Mss Melissa Plaut is one of the few female taxi drivers that you will meet in New York City. She has long realized that she has to take her destiny in her own hands. After graduating from the University of New Mexico, she found a job as a concierge with Miramax Films in Manhattan. She realized that working was hard labor there. She left the job and started traveling in Europe and Morocco. She returned to New York to get some other jobs. She was still trying to find out what she wanted to do. She quickly realized that she needed to do something to earn some money. She went to a Taxi-driving school. She became a taxi driver, a job that would help her with her fear of the unknown and satisfy her curiosity. She received her hack licence on her 29th birthday. She realizes that she has to keep moving to get some returns on her investment. She had to lease the cab, spend on gas and put in many hours without taking a break or dinner.

Melissa Plaut soon discovered that taxi driving is dominated by males, especially immigrants with Pakistani and Indian backgrounds. As she wrote about her new job, she could not get used to her new status. She felt "frustrated by my utter helplessness and powerlessness.. and irritated by the second-class citizen status that is assigned to you the second you sit behind the wheel of a yellow cab, no matter what race, sex, nationality or color you are."

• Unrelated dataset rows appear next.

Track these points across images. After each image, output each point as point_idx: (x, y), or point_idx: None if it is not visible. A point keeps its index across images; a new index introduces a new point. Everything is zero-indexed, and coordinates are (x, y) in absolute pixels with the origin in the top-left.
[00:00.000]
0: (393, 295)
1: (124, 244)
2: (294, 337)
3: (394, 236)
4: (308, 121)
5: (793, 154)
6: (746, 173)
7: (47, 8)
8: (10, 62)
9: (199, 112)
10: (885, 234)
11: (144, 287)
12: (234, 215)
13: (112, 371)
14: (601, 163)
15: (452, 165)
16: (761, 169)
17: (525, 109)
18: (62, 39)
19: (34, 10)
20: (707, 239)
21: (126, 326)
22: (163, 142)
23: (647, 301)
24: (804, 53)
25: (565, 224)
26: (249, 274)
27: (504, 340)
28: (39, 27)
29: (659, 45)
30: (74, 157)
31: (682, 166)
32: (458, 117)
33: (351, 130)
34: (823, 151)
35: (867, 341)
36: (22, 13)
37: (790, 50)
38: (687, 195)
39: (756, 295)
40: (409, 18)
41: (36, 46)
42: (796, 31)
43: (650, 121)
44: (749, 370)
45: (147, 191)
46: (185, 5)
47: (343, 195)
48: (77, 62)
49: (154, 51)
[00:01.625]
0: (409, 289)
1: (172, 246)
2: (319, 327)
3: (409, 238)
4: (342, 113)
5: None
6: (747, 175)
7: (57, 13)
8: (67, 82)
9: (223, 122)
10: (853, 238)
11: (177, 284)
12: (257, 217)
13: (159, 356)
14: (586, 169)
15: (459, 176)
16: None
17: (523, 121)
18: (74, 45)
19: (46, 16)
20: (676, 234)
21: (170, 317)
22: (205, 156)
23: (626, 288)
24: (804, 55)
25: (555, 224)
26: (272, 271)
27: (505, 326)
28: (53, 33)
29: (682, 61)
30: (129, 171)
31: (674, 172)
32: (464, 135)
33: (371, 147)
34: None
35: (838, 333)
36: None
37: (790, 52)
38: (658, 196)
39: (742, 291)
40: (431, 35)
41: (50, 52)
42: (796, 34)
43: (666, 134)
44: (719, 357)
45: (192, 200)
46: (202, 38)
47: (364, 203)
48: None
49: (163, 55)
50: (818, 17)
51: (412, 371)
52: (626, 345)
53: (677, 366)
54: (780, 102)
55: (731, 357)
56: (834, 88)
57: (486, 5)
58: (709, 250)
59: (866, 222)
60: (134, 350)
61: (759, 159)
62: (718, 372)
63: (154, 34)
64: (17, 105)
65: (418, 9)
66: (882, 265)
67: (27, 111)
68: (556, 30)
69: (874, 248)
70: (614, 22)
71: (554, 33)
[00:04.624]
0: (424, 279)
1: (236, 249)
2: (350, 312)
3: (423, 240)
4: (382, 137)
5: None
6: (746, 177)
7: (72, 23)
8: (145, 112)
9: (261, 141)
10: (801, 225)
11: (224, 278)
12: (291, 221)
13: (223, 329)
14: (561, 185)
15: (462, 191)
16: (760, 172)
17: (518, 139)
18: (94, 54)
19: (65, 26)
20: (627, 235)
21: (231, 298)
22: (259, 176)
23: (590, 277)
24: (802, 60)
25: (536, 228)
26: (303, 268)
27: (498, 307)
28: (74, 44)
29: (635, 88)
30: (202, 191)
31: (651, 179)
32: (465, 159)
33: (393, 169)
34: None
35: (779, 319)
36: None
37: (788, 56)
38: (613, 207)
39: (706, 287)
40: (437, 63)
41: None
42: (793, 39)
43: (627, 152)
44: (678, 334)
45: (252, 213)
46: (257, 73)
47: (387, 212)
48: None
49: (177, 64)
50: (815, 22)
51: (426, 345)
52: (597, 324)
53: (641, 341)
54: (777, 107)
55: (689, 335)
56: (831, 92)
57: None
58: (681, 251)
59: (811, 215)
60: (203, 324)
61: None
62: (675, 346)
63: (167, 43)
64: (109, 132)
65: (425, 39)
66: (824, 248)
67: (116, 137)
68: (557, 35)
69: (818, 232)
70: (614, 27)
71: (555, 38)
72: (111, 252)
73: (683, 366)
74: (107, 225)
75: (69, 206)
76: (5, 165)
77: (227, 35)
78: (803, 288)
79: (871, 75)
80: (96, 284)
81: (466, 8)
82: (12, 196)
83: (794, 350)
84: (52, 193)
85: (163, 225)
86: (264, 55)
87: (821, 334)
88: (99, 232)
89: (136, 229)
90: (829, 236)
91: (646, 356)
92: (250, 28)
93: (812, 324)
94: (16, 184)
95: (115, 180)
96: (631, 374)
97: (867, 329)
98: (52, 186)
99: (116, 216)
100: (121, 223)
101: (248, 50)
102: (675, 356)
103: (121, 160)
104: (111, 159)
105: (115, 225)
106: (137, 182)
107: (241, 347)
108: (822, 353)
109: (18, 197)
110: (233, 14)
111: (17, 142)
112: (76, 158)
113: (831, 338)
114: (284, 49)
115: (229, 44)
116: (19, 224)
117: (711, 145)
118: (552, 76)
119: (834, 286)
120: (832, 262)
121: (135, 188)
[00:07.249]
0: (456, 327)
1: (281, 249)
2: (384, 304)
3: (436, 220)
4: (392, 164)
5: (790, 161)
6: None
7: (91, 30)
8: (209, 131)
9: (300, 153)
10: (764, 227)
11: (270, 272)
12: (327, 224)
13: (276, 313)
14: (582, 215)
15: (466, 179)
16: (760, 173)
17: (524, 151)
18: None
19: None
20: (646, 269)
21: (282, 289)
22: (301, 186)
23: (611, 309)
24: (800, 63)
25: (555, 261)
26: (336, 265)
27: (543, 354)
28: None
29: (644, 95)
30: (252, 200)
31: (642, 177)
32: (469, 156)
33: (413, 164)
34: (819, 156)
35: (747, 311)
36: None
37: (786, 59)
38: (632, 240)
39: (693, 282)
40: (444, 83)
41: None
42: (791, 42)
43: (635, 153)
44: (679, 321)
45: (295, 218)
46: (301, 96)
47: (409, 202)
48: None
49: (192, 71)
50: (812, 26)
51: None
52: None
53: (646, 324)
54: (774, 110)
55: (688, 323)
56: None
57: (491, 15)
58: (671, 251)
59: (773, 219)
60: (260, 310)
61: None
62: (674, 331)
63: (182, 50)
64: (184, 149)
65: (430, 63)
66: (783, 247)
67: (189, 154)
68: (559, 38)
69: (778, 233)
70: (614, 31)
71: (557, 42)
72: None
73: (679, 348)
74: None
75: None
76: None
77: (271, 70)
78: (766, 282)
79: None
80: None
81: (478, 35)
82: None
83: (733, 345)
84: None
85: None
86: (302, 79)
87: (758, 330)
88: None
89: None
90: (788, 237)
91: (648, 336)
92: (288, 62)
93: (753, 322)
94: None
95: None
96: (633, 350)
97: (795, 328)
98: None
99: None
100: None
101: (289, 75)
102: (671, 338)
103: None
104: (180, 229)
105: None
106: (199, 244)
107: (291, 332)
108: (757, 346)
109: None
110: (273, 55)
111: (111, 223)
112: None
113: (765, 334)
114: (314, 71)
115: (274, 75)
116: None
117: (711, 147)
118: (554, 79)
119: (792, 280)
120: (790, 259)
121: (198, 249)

She was ready to experience what non-white, no-American-born people experience on a daily basis. She was just experience the tip of the iceberg. Even though she was very tired, she wrote her observation and thoughts in Newyorkhack.blogspot.com. She also uploaded her pictures and filled in the details before forgetting them. She becomes our cab driver who writes or the writer who drives a cab. No matter what, she follows in the footsteps of 1935 musical comedy Broadway Gondolier from Dick Powell and 1976's Taxi Driver with Robert De Niro.

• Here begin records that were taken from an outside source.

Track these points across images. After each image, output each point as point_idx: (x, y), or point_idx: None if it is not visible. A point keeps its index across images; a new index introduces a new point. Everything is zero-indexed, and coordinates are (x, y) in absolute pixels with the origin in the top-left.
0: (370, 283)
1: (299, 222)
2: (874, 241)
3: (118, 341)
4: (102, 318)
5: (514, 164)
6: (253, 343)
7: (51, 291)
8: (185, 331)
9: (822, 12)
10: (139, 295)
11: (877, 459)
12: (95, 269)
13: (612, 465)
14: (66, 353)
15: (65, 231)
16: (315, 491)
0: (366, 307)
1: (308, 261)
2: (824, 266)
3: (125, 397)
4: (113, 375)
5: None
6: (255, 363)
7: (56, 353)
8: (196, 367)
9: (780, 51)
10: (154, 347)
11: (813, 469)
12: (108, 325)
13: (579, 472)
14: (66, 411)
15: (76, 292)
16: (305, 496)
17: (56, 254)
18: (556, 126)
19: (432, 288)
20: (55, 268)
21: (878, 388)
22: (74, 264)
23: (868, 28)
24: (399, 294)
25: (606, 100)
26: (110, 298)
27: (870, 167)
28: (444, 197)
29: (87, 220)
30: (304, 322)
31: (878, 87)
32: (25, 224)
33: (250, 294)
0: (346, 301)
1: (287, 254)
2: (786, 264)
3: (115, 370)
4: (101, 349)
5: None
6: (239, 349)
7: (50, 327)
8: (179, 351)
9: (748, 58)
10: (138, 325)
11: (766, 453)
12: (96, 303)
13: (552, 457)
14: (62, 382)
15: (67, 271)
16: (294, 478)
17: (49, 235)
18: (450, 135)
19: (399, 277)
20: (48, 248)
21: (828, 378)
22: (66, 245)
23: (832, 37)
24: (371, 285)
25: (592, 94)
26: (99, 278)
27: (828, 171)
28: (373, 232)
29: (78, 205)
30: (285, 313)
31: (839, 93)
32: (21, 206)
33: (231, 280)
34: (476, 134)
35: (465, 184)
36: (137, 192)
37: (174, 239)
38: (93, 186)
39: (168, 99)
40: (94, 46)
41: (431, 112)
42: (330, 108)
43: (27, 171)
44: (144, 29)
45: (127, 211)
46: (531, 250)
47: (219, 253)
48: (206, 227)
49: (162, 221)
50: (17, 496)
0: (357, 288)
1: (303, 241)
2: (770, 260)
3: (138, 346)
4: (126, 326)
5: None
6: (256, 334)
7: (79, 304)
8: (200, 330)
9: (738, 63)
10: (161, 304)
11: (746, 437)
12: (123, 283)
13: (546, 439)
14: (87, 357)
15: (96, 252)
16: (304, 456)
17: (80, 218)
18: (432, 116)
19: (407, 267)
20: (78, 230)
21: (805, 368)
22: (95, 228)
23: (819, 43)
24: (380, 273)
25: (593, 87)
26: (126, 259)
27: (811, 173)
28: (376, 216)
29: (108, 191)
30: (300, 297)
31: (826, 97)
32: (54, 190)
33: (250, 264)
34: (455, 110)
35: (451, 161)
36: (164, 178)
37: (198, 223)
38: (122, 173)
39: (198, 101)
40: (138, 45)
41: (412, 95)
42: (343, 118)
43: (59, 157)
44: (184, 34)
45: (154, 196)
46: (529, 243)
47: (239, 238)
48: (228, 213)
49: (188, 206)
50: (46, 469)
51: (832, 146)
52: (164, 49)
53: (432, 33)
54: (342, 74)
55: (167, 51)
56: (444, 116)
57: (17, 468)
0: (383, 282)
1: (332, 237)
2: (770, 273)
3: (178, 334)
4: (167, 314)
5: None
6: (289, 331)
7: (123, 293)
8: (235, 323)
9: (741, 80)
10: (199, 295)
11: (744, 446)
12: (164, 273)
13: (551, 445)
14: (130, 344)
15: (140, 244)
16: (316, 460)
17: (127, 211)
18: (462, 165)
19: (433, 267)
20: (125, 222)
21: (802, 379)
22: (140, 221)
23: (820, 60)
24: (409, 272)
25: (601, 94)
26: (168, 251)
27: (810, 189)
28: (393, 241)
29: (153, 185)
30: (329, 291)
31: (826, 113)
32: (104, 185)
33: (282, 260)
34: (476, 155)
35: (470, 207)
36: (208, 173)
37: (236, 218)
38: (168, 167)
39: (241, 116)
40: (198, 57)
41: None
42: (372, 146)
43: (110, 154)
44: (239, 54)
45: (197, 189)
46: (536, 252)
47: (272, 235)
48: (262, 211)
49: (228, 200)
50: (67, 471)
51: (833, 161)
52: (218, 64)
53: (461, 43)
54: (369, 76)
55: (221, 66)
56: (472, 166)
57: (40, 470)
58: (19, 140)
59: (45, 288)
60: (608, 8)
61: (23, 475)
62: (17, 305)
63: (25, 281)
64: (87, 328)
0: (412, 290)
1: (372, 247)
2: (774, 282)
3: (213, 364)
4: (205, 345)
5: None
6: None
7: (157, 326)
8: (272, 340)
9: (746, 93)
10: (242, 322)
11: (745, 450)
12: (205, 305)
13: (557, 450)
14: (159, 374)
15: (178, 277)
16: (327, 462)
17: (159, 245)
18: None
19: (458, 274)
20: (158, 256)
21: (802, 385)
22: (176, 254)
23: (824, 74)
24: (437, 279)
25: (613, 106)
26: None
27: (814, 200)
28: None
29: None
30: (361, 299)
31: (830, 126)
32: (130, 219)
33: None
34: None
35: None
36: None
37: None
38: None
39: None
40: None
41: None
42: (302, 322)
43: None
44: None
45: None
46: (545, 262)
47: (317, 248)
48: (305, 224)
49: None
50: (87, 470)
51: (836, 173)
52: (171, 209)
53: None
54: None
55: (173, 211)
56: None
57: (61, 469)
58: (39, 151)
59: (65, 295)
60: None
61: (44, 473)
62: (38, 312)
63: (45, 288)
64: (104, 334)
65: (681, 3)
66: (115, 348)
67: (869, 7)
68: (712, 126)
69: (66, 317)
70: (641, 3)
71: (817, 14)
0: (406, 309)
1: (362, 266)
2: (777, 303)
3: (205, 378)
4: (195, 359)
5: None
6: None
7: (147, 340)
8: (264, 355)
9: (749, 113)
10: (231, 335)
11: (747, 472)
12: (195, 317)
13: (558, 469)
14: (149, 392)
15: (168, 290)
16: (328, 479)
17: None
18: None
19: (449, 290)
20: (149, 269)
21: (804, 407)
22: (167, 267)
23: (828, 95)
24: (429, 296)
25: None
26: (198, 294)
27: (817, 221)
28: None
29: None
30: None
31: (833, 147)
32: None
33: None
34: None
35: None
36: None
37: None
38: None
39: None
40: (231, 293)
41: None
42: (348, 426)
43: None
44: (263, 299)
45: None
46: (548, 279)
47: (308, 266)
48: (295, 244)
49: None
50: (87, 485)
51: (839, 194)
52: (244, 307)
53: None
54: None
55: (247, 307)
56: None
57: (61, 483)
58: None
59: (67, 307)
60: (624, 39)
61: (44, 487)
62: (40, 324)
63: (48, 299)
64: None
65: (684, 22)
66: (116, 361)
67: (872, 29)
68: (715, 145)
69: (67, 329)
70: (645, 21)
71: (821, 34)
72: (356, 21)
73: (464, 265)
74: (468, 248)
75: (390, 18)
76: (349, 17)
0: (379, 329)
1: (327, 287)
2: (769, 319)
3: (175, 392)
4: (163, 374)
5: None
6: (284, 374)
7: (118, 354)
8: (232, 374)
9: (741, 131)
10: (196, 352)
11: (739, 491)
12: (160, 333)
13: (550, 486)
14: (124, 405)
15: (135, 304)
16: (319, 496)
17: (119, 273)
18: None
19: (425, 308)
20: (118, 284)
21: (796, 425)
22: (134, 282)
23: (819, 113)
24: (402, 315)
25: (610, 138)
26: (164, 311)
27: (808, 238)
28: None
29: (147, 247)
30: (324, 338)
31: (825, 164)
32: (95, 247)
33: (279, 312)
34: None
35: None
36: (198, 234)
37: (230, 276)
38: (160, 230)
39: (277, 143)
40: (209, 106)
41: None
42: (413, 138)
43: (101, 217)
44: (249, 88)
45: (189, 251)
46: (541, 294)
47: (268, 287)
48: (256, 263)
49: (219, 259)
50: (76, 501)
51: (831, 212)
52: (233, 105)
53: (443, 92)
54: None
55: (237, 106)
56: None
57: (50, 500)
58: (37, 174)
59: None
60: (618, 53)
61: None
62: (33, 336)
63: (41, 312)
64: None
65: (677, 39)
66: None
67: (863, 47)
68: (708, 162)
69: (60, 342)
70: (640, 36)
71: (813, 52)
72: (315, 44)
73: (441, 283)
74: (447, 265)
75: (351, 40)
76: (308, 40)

Melissa likes the experience of listening in on complete strangers who share her vehicle. The book describes why she began driving a taxi, what she has learned and passengers she remembers. She keenly remembers the passenger who introduced herself to her as a Dominatrix. She was complaining about her Wall Street clients. She is referring to the brokers, bankers, investors, hedge funds managers who consider themselves as self-important masters of the universe. They were lousy tippers. Melissa prefers passengers who are dominatrices, escorts, hookers and pimps. These people are in the service industry. They understand the importance of adding a few more dollars to the fares. Yet, moving to get the fares was a constant struggle for her. By the way, the dominatrix tipped her generously.

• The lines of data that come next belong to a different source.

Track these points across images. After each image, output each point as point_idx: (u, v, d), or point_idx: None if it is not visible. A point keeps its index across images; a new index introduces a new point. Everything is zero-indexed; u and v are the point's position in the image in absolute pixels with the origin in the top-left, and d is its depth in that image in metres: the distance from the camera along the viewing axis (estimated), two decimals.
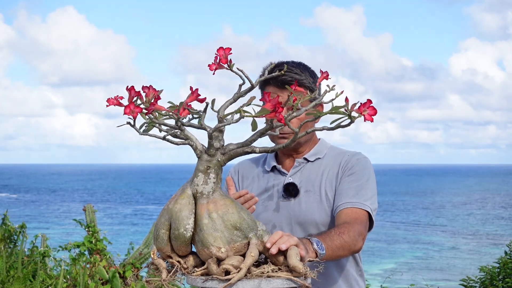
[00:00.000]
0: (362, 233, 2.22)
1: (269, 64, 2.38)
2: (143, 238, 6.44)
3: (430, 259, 24.05)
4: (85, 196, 62.40)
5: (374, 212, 2.32)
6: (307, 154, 2.47)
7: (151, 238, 6.42)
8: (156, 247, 1.85)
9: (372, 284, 6.37)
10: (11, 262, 5.21)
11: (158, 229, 1.83)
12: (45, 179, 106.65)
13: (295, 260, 1.75)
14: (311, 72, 2.42)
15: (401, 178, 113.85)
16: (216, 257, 1.76)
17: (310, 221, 2.36)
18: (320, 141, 2.53)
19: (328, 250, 2.05)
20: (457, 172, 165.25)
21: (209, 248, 1.77)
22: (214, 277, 1.73)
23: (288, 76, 2.33)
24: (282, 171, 2.48)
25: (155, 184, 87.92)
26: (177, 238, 1.80)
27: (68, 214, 40.34)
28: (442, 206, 50.19)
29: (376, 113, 1.70)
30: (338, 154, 2.47)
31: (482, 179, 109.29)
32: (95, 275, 5.41)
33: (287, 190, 2.41)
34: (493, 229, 34.60)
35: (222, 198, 1.83)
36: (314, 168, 2.45)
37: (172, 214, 1.81)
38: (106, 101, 1.73)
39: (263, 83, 2.39)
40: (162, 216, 1.84)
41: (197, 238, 1.79)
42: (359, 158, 2.42)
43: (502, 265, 5.94)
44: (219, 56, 1.76)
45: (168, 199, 1.87)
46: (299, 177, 2.44)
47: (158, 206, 49.92)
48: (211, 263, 1.75)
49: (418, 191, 69.54)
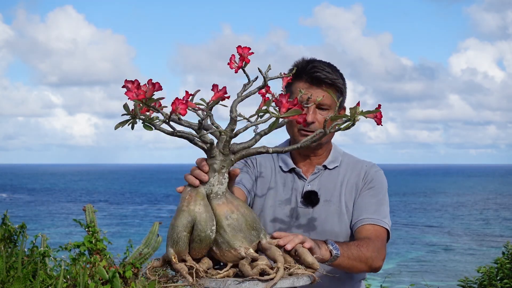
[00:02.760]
0: (382, 252, 2.18)
1: (300, 60, 2.32)
2: (143, 238, 6.44)
3: (430, 260, 24.05)
4: (85, 196, 62.36)
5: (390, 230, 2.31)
6: (326, 161, 2.39)
7: (151, 238, 6.42)
8: (175, 251, 1.76)
9: (372, 284, 6.37)
10: (11, 262, 5.22)
11: (178, 232, 1.75)
12: (45, 179, 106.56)
13: (311, 257, 1.78)
14: (340, 73, 2.35)
15: (401, 178, 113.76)
16: (252, 257, 1.75)
17: (329, 232, 2.28)
18: (334, 146, 2.46)
19: (343, 256, 2.02)
20: (457, 172, 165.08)
21: (237, 249, 1.75)
22: (254, 278, 1.69)
23: (321, 74, 2.25)
24: (301, 175, 2.38)
25: (155, 184, 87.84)
26: (202, 240, 1.74)
27: (68, 214, 40.33)
28: (442, 206, 50.16)
29: (382, 117, 1.74)
30: (354, 164, 2.41)
31: (483, 179, 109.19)
32: (95, 275, 5.41)
33: (308, 198, 2.33)
34: (492, 230, 34.58)
35: (235, 199, 1.83)
36: (333, 176, 2.37)
37: (196, 216, 1.75)
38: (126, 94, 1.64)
39: (293, 78, 2.26)
40: (182, 218, 1.76)
41: (221, 239, 1.76)
42: (377, 170, 2.38)
43: (499, 266, 5.95)
44: (244, 53, 1.75)
45: (168, 199, 1.85)
46: (317, 185, 2.36)
47: (158, 206, 49.90)
48: (245, 264, 1.73)
49: (418, 191, 69.47)
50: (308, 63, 2.29)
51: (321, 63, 2.30)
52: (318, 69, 2.25)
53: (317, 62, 2.30)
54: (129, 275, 5.71)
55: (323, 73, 2.25)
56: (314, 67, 2.25)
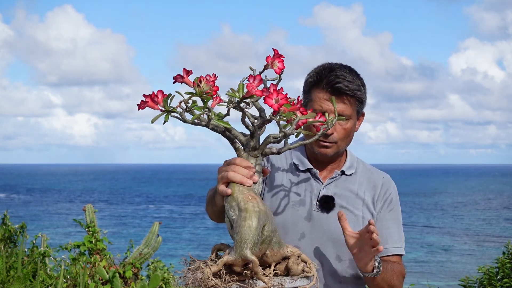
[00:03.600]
0: (401, 285, 2.22)
1: (321, 67, 2.23)
2: (142, 238, 6.44)
3: (430, 260, 24.04)
4: (84, 196, 62.36)
5: None
6: (344, 167, 2.32)
7: (151, 238, 6.42)
8: (254, 253, 1.68)
9: None
10: (11, 262, 5.21)
11: (258, 233, 1.70)
12: (44, 179, 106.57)
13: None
14: (361, 79, 2.25)
15: (401, 178, 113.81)
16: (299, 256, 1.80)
17: (342, 240, 2.15)
18: (349, 152, 2.38)
19: (380, 277, 2.07)
20: (457, 172, 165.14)
21: (284, 248, 1.78)
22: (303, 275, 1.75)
23: (342, 85, 2.16)
24: (317, 177, 2.29)
25: (154, 184, 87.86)
26: (271, 240, 1.75)
27: (68, 215, 40.32)
28: (442, 206, 50.17)
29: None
30: (370, 173, 2.35)
31: (483, 179, 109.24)
32: (95, 275, 5.41)
33: (325, 203, 2.25)
34: (493, 230, 34.58)
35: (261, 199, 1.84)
36: (349, 183, 2.30)
37: (268, 215, 1.74)
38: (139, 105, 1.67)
39: (312, 85, 2.20)
40: (256, 219, 1.71)
41: (275, 239, 1.76)
42: (394, 186, 2.36)
43: (500, 266, 5.96)
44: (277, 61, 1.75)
45: (168, 199, 1.84)
46: (333, 189, 2.28)
47: (158, 206, 49.91)
48: (296, 262, 1.76)
49: (418, 191, 69.47)
50: (330, 70, 2.19)
51: (343, 70, 2.20)
52: (339, 79, 2.17)
53: (338, 70, 2.20)
54: (129, 275, 5.71)
55: (344, 83, 2.16)
56: (336, 76, 2.17)
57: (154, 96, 1.66)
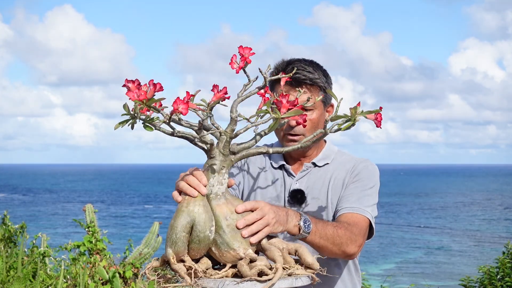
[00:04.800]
0: (358, 239, 2.10)
1: (280, 61, 2.28)
2: (142, 238, 6.44)
3: (430, 260, 24.05)
4: (84, 196, 62.37)
5: (373, 220, 2.23)
6: (315, 159, 2.36)
7: (150, 238, 6.42)
8: (174, 251, 1.75)
9: (372, 284, 6.38)
10: (11, 262, 5.21)
11: (177, 232, 1.74)
12: (44, 179, 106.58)
13: (311, 257, 1.78)
14: (323, 71, 2.30)
15: (401, 178, 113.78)
16: (250, 258, 1.75)
17: None
18: (327, 144, 2.42)
19: (315, 234, 1.97)
20: (457, 172, 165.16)
21: (236, 250, 1.75)
22: (252, 279, 1.69)
23: (301, 75, 2.21)
24: (290, 172, 2.35)
25: (154, 184, 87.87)
26: (201, 241, 1.74)
27: (67, 215, 40.33)
28: (442, 206, 50.18)
29: (382, 119, 1.73)
30: (346, 161, 2.36)
31: (483, 180, 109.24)
32: (95, 275, 5.41)
33: (294, 197, 2.30)
34: (493, 230, 34.59)
35: (234, 199, 1.82)
36: (322, 174, 2.34)
37: (195, 216, 1.74)
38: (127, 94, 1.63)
39: (273, 81, 2.22)
40: (180, 218, 1.75)
41: (220, 240, 1.75)
42: (367, 165, 2.32)
43: (500, 265, 5.96)
44: (245, 53, 1.74)
45: (168, 199, 1.85)
46: (305, 182, 2.33)
47: (158, 206, 49.90)
48: (244, 264, 1.72)
49: (418, 192, 69.50)
50: (287, 64, 2.25)
51: (302, 62, 2.26)
52: (298, 70, 2.21)
53: (297, 62, 2.25)
54: (129, 275, 5.71)
55: (303, 73, 2.21)
56: (293, 68, 2.18)
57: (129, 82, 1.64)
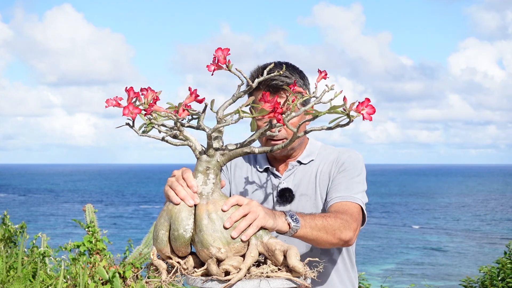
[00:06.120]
0: (352, 224, 2.11)
1: (256, 68, 2.30)
2: (142, 238, 6.44)
3: (430, 260, 24.06)
4: (84, 196, 62.40)
5: (365, 206, 2.24)
6: (300, 157, 2.40)
7: (151, 238, 6.42)
8: (156, 248, 1.84)
9: (372, 284, 6.37)
10: (11, 262, 5.21)
11: (157, 230, 1.83)
12: (44, 179, 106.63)
13: (294, 260, 1.75)
14: (299, 73, 2.32)
15: (401, 178, 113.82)
16: (216, 257, 1.76)
17: None
18: (310, 141, 2.45)
19: (306, 227, 1.96)
20: (458, 172, 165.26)
21: (209, 248, 1.77)
22: (214, 278, 1.72)
23: (279, 81, 2.23)
24: (275, 174, 2.39)
25: (154, 184, 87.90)
26: (176, 239, 1.80)
27: (68, 215, 40.35)
28: (442, 207, 50.19)
29: (374, 112, 1.68)
30: (330, 154, 2.39)
31: (483, 180, 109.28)
32: (95, 275, 5.41)
33: (282, 196, 2.33)
34: (493, 231, 34.61)
35: (222, 199, 1.83)
36: (308, 170, 2.37)
37: (172, 215, 1.81)
38: (105, 102, 1.73)
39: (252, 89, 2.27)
40: (161, 217, 1.83)
41: (197, 239, 1.79)
42: (350, 155, 2.35)
43: (501, 266, 5.95)
44: (217, 57, 1.75)
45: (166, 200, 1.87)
46: (292, 181, 2.36)
47: (157, 206, 49.91)
48: (210, 263, 1.74)
49: (418, 192, 69.53)
50: (263, 69, 2.24)
51: (277, 67, 2.27)
52: (274, 76, 2.15)
53: (272, 68, 2.21)
54: (129, 275, 5.70)
55: (280, 79, 2.23)
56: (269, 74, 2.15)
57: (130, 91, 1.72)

Melissa Plaut considers her moving taxi as a mobile theater. Her passengers have role to play. She writes about the young couple who were using telephone to talk to each other while riding in the taxi. Even other vehicles become characters in her moving play. She talks to other vehicles whose drivers want to cut in front of her. By the time she returns to the garage at the end of her shift, she knows how much she has made or whether she has recouped her investment.